To this end, Nokia and other manufacturers have been working closely with office phone system manufacturers and Internet telephony providers to enable the mobile phone to act the main device for fixed and mobile voice calls, as well as an instant messaging and email client. For large companies in particular, providing PBX or office phone system functions out to mobile users can bring real productivity benefits, and Internet telephony can bring measurable savings in calling costs.
Businesses are also looking again at the case for giving data-enabled PDAs to blue collar and technical workers.

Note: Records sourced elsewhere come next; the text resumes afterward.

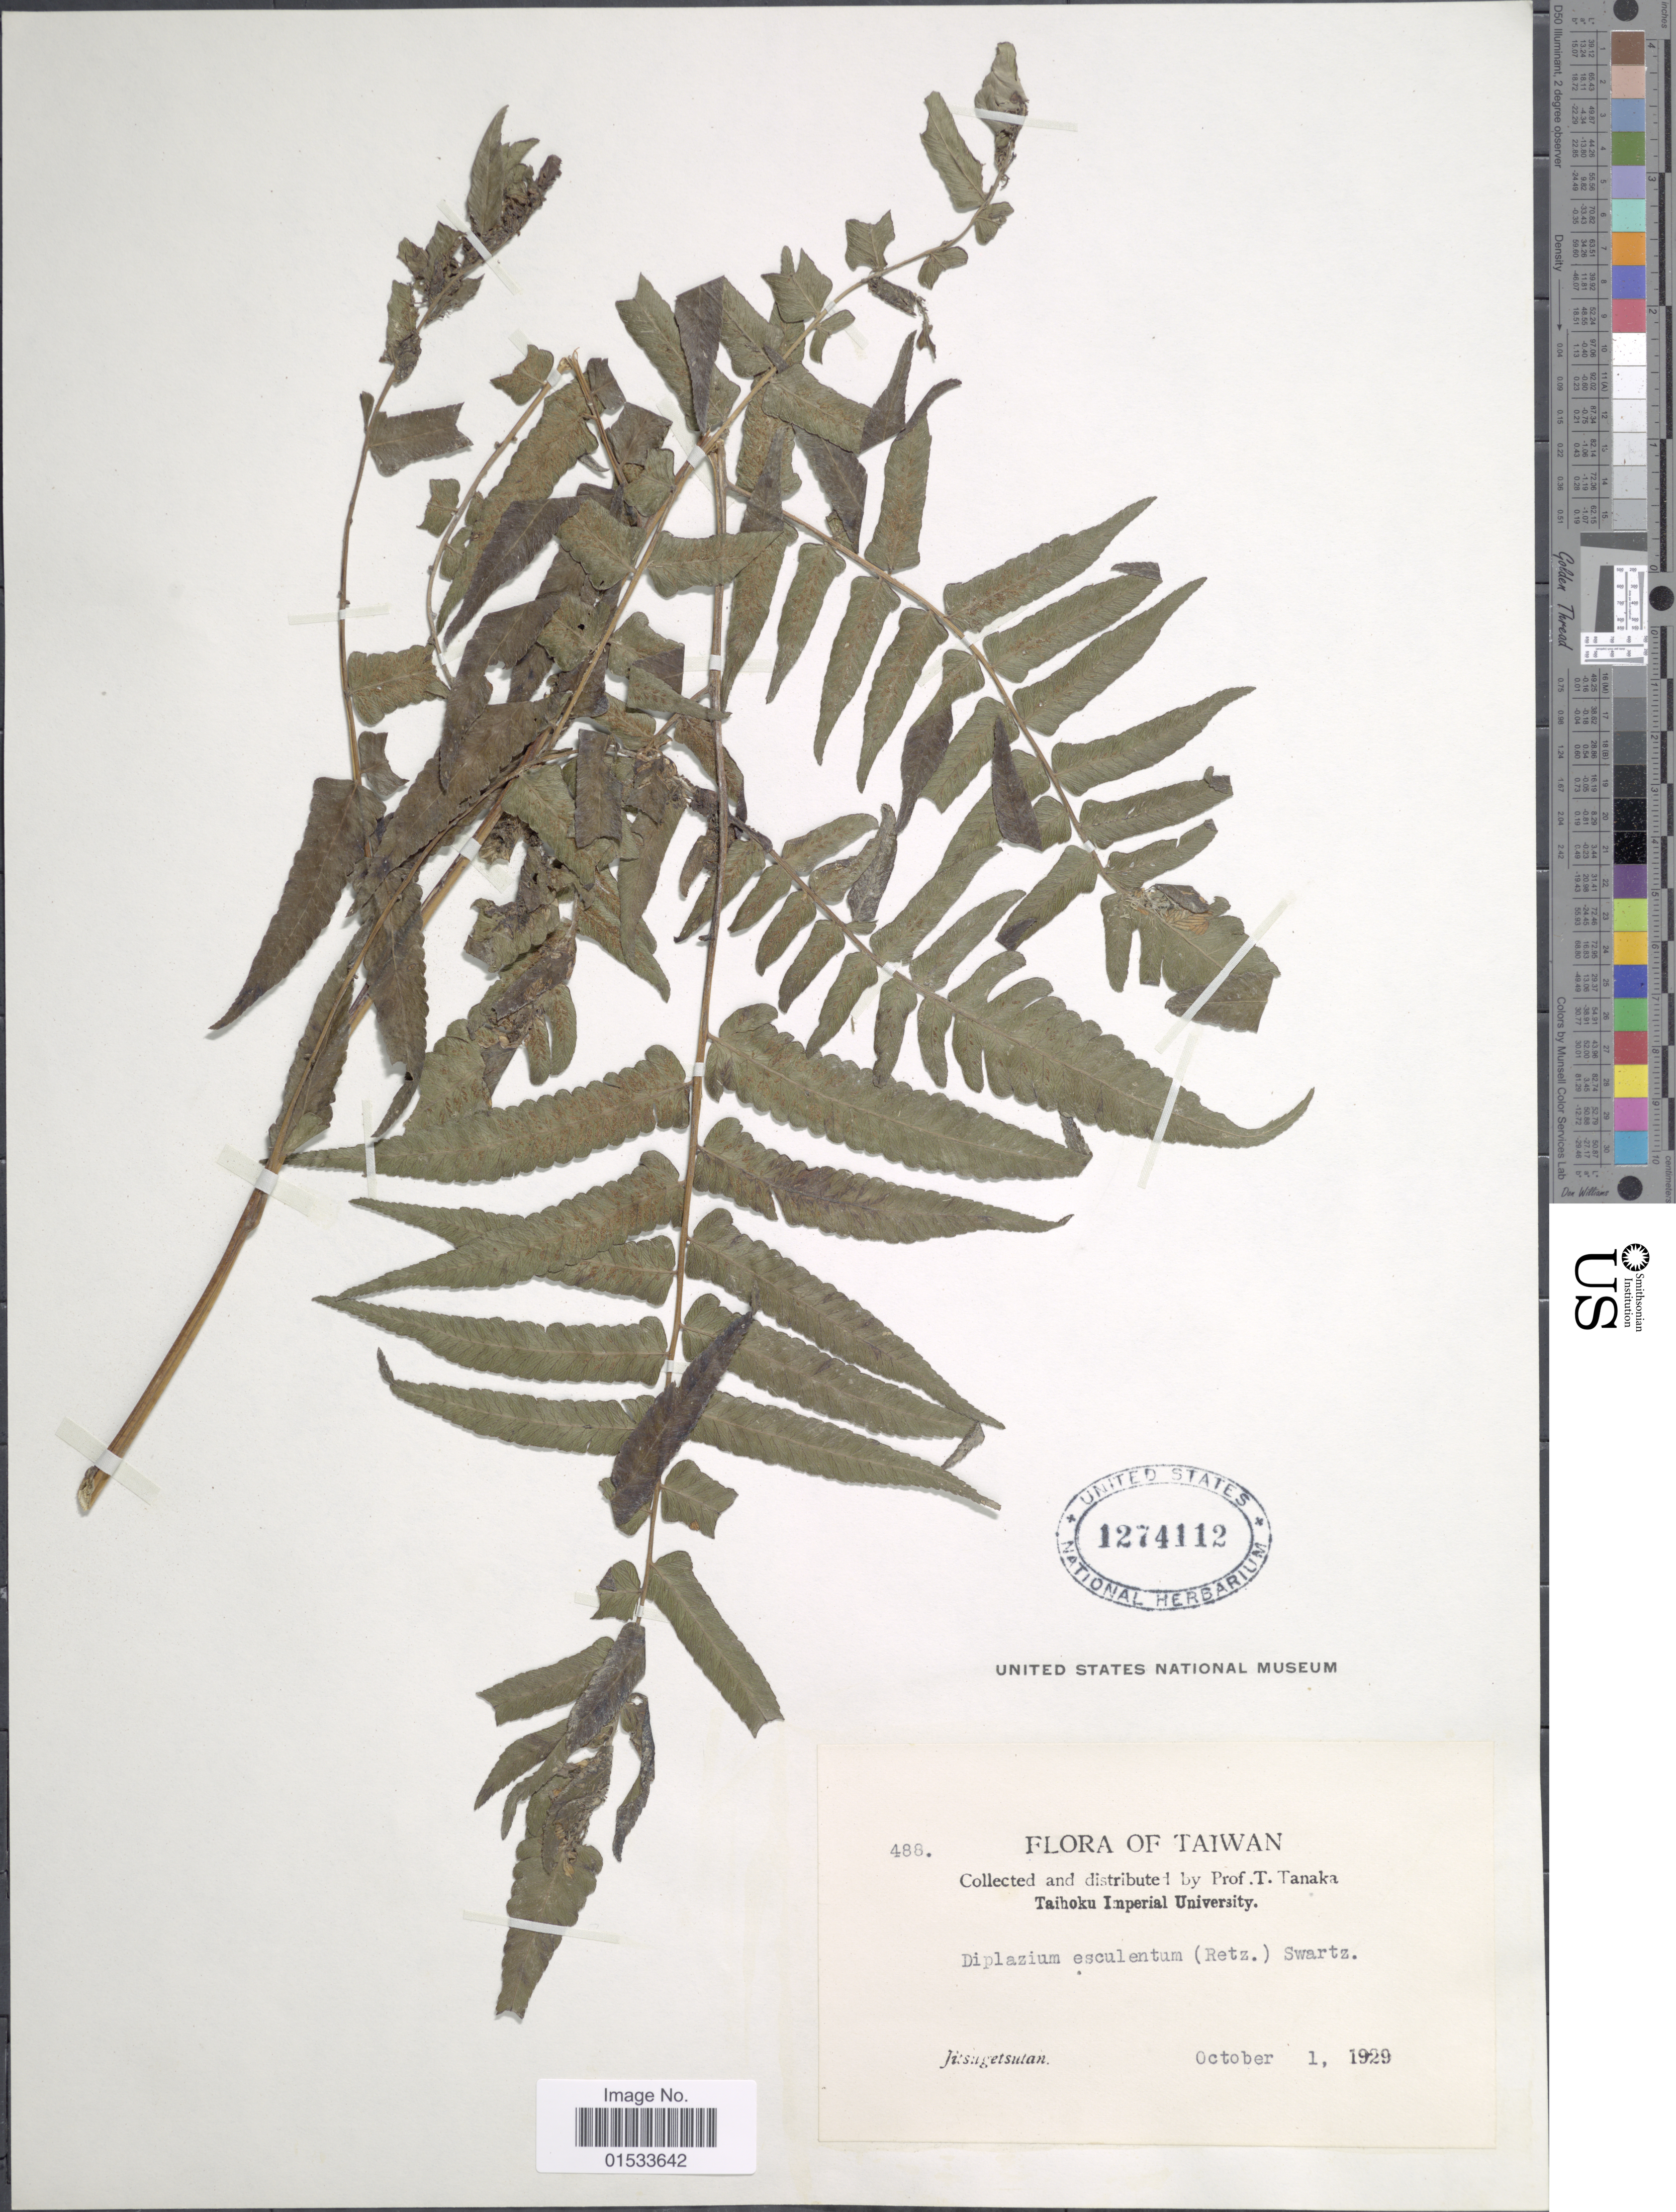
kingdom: Plantae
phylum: Tracheophyta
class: Polypodiopsida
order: Polypodiales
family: Athyriaceae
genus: Diplazium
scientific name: Diplazium esculentum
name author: (Retz.) Sw.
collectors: T. Tanaka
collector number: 786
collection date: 1929-10-01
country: Taiwan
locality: Jusugetsutan [interpreted]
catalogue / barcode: US 1274112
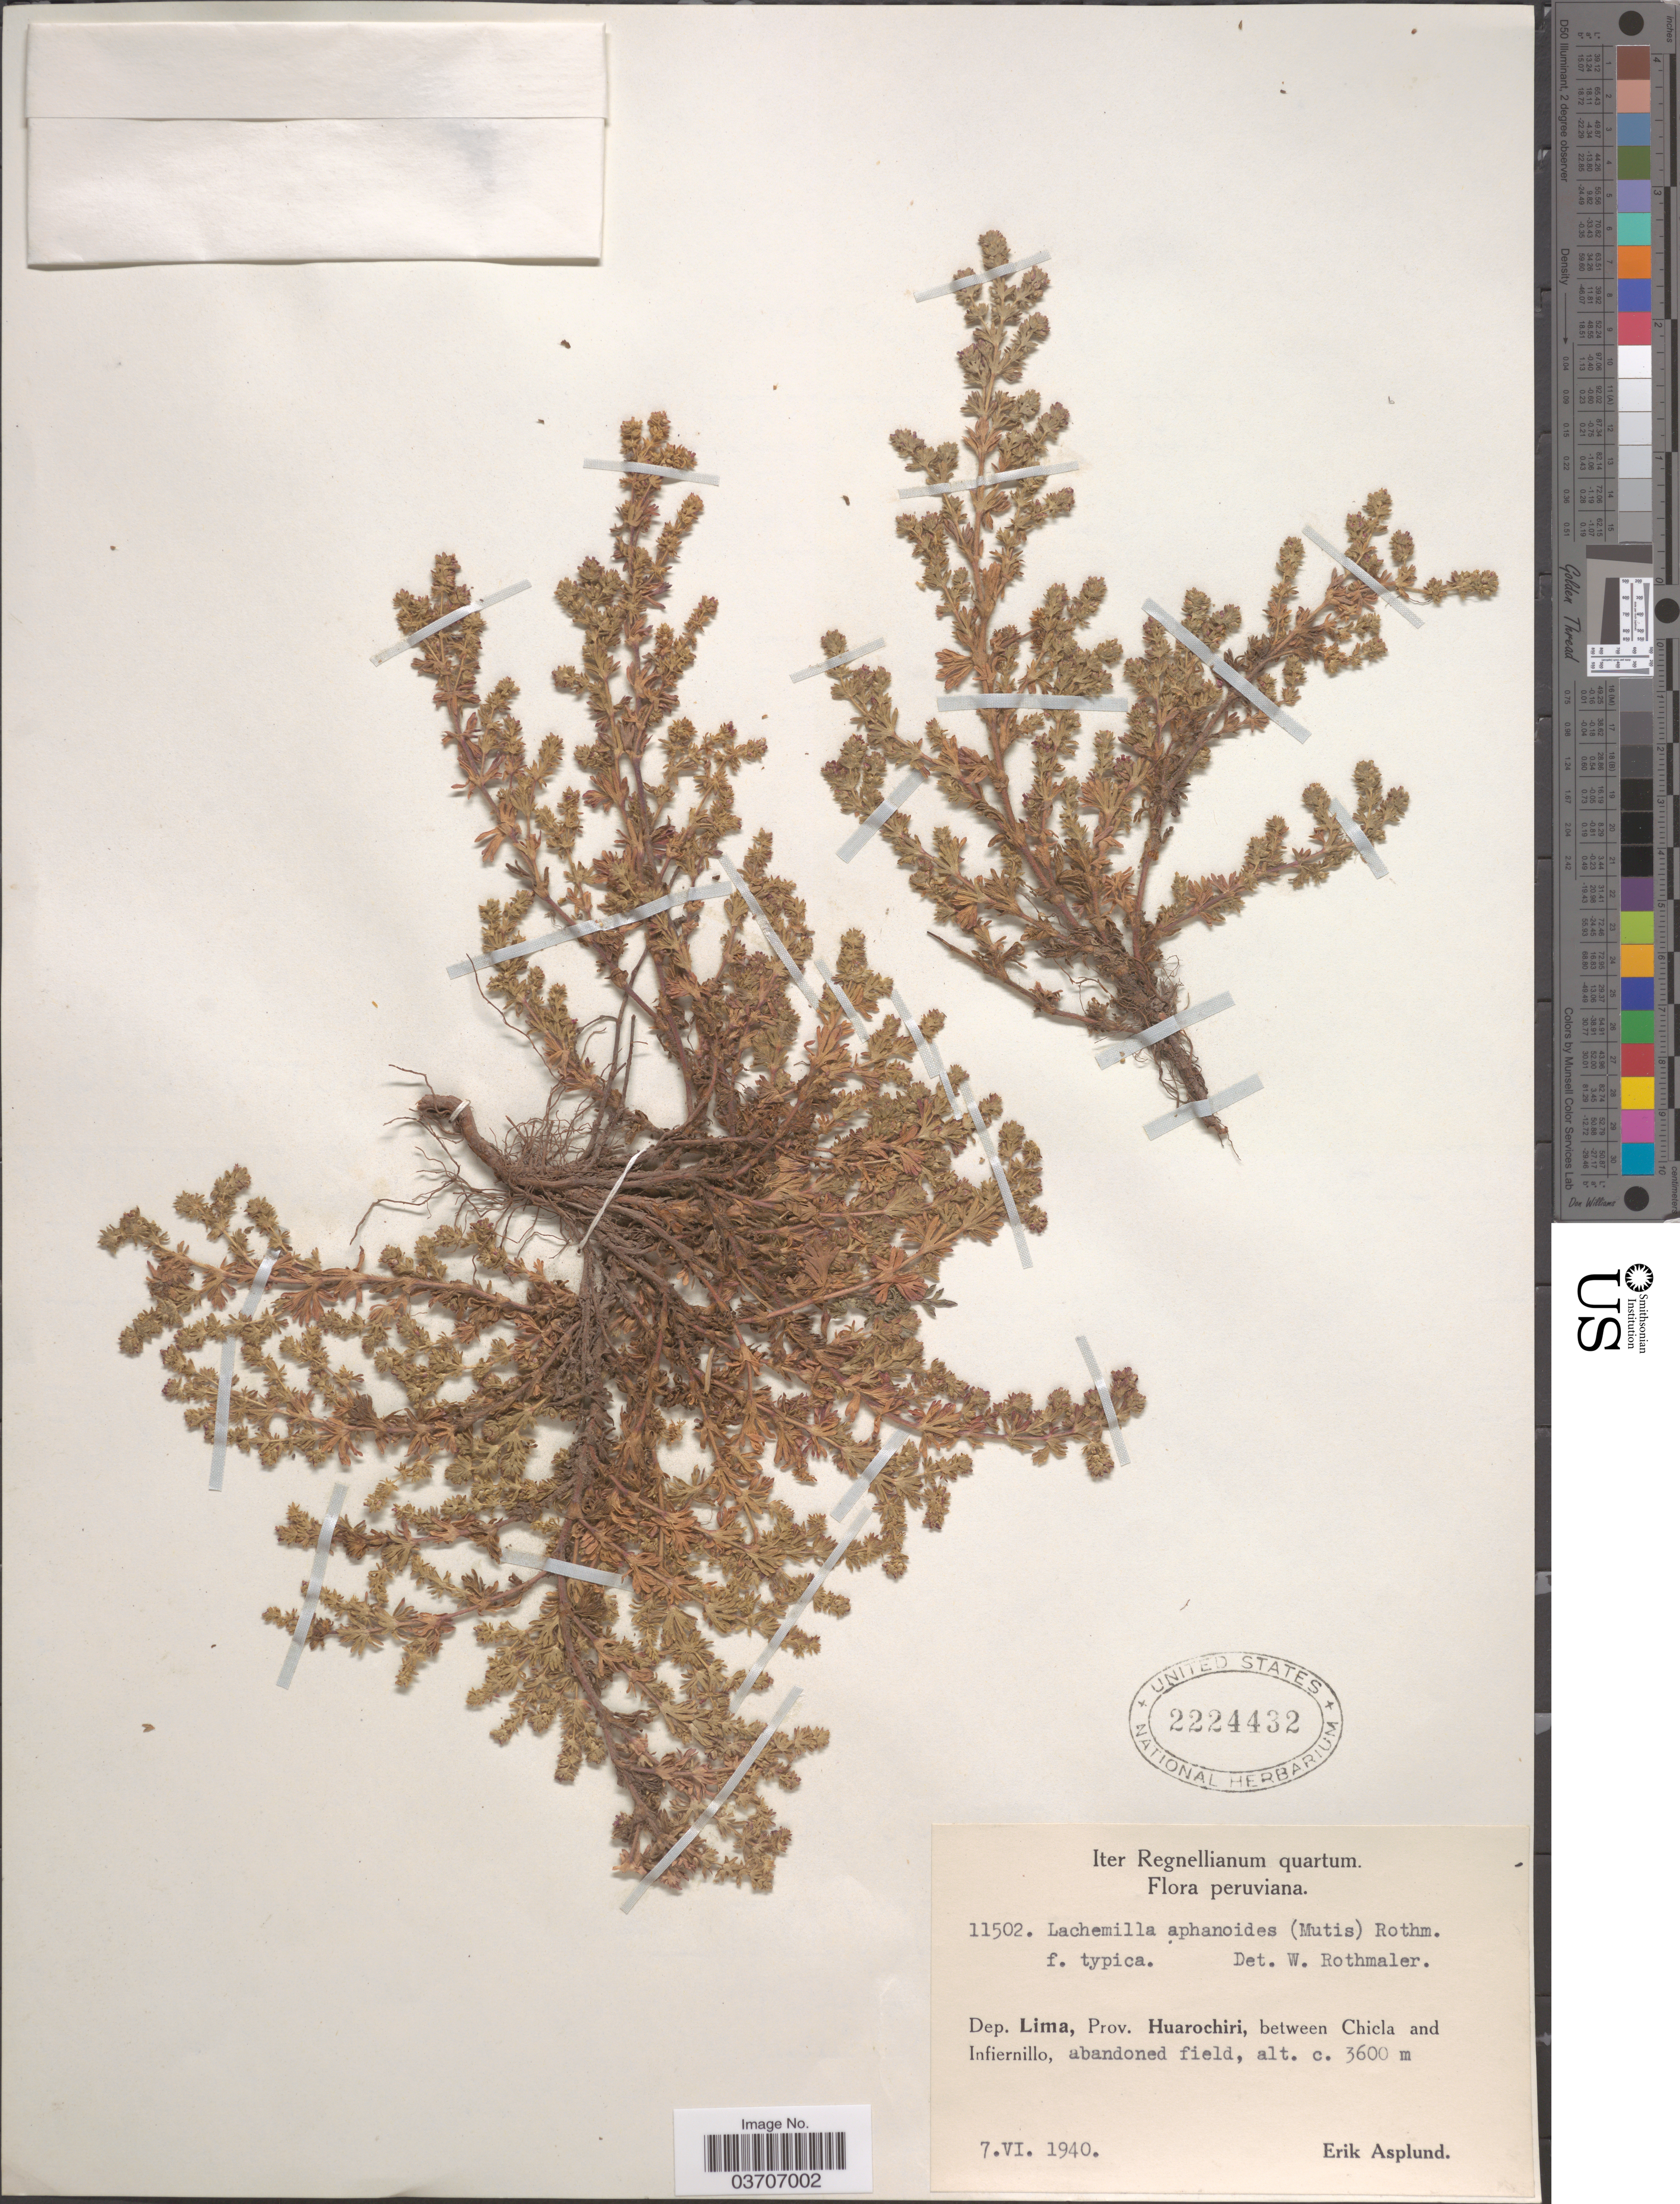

The improved email functionality in Microsoft's Exchange Server, along with the relative ease of deploying business applications to the Windows Mobile platform is encouraging more companies to look at specialist vertical applications for their mobile staff, including field service, engineering and customer relationship management. Other platforms, including Symbian and BlackBerry, are also boosting their business applications capabilities.
"CRM and business intelligence are the applications we are seeing most demand for in the mobile space," says Richard Hall, chief technology officer for the UK operations of Avanade, the systems integrator.
"Smart phones really were just advanced pagers. They had never really taken hold outside the executive suite but now people want an application platform that can run the same business logic [as their main applications]. That is very powerful." But, as Hall points out, operators still need to address costs - and device manufacturers need to do more to eliminate complexity.